Configuration and features

k8s-openapi = { version = "0.23.0", features = ["latest"] }
kube = { version = "0.96.0", features = ["runtime"] }

Affected crates

kube-runtime

Would you like to work on fixing this bug?

maybe

clux commented 1 month ago

Perhaps this is a bit counter-intuitive, but watcher::Error is an error type that we mostly propagate for logging and our own recovery. The errors may occur, but the errors in that enum are generally recoverable.

The problem is your unwrap(). You can run it with a for_each (as e.g. this) and it should recover (the watcher will relist from rv=0).

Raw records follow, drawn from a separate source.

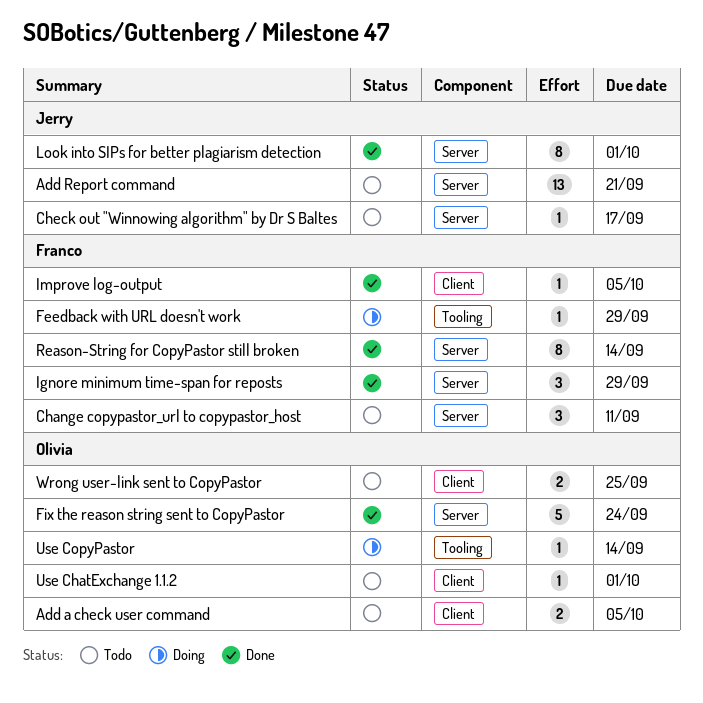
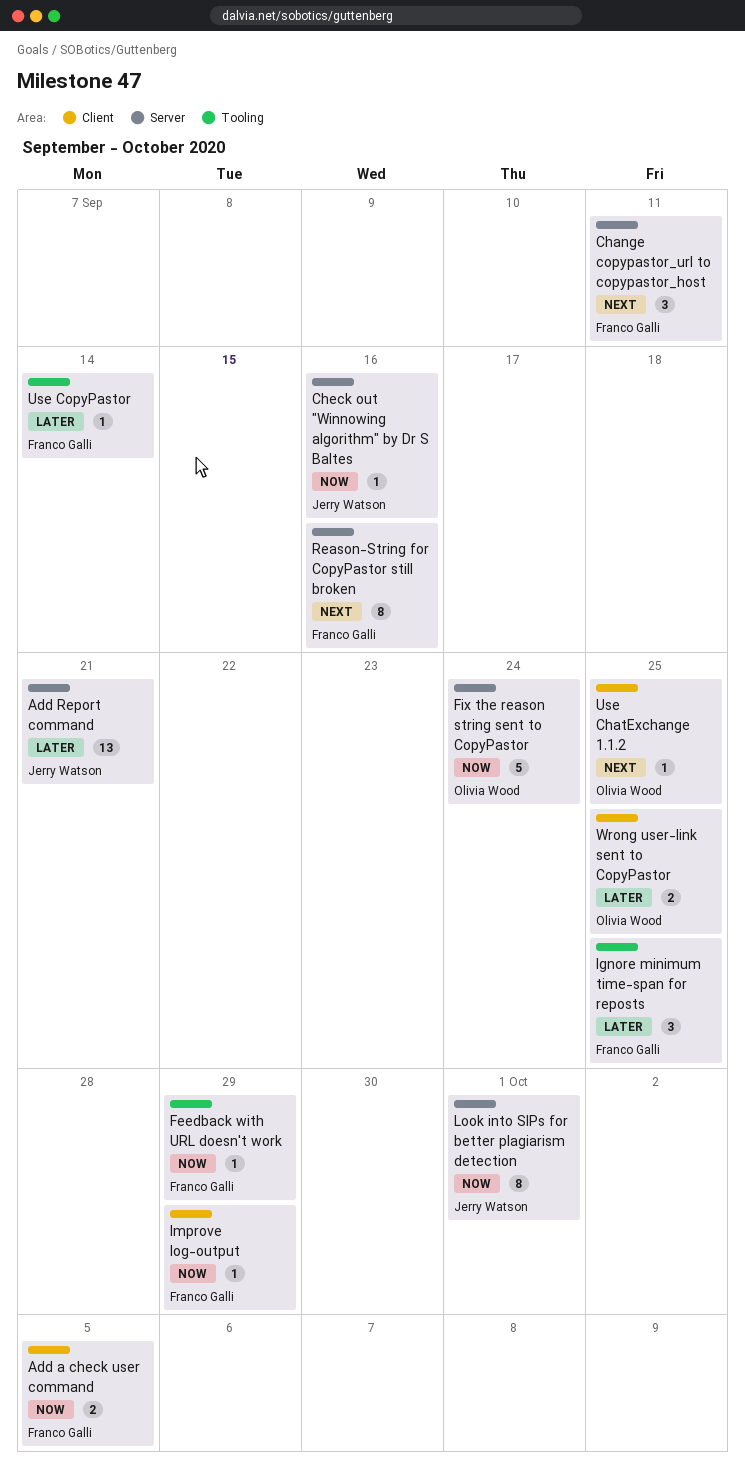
Add a check user command, owner: Olivia Wood -> Franco Galli
Check out "Winnowing algorithm" by Dr S Baltes, due: Sep 17 -> Sep 16
Ignore minimum time-span for reposts, label: Server -> Tooling
Ignore minimum time-span for reposts, due: Sep 29 -> Sep 25
Improve log-output, due: Oct 5 -> Sep 29
Reason-String for CopyPastor still broken, due: Sep 14 -> Sep 16
Use ChatExchange 1.1.2, due: Oct 1 -> Sep 25
Use CopyPastor, owner: Olivia Wood -> Franco Galli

nightkr commented 1 month ago

Hey, there are really several separate issues going on here:

  1. Panicking on errors: stream.try_next().await.unwrap()

This will panic on the first error received. watcher is designed to retry in the face of errors, but will still propagate them to you as well. However, unwrap() will cause it to panic (and implicitly terminate the watch due to unwinding).

Instead, you could do something like:

            while let Some(event) = stream.try_next().await {
                match event {
                    Ok(event) => println!(
                        "Event in namespace {}: reason: {:?}, message: {:?}",
                        ns, event.reason, event.message
                    ),
                    Err(err) => eprintln!("Error during watch: {err:?}"),
                }
            }
  1. The connection cannot be resumed

When reconnecting, watcher will try to pick up the stream based on the timestamp (resourceVersion) of last message it received (resourceVersion).

However, Kubernetes only keeps the replay cache for so long, and will reject attempts to reconnect if the resourceVersion is too old. This can happen if the newest message is older than the size of the replay cache. kube tries to work around this using BOOKMARK messages (https://docs.rs/kube/latest/kube/runtime/watcher/struct.Config.html#structfield.bookmarks), which requests that the API server should send periodic empty messages with just the latest timestamp during idle periods. It may be worth investigating whether these bookmark messages are not being sent/interpreted for some reason.

yorik commented 1 month ago

I didn't expect that I should just continue stream.try_next(), but it works! Thank you so much for the explanation!

Maybe https://github.com/kube-rs/kube/blob/main/examples/event_watcher.rs#L48 should be updated with the match?

nightkr commented 1 month ago

Updated the example in #1616.

yorik commented 1 month ago

Thank you! Looks good to me.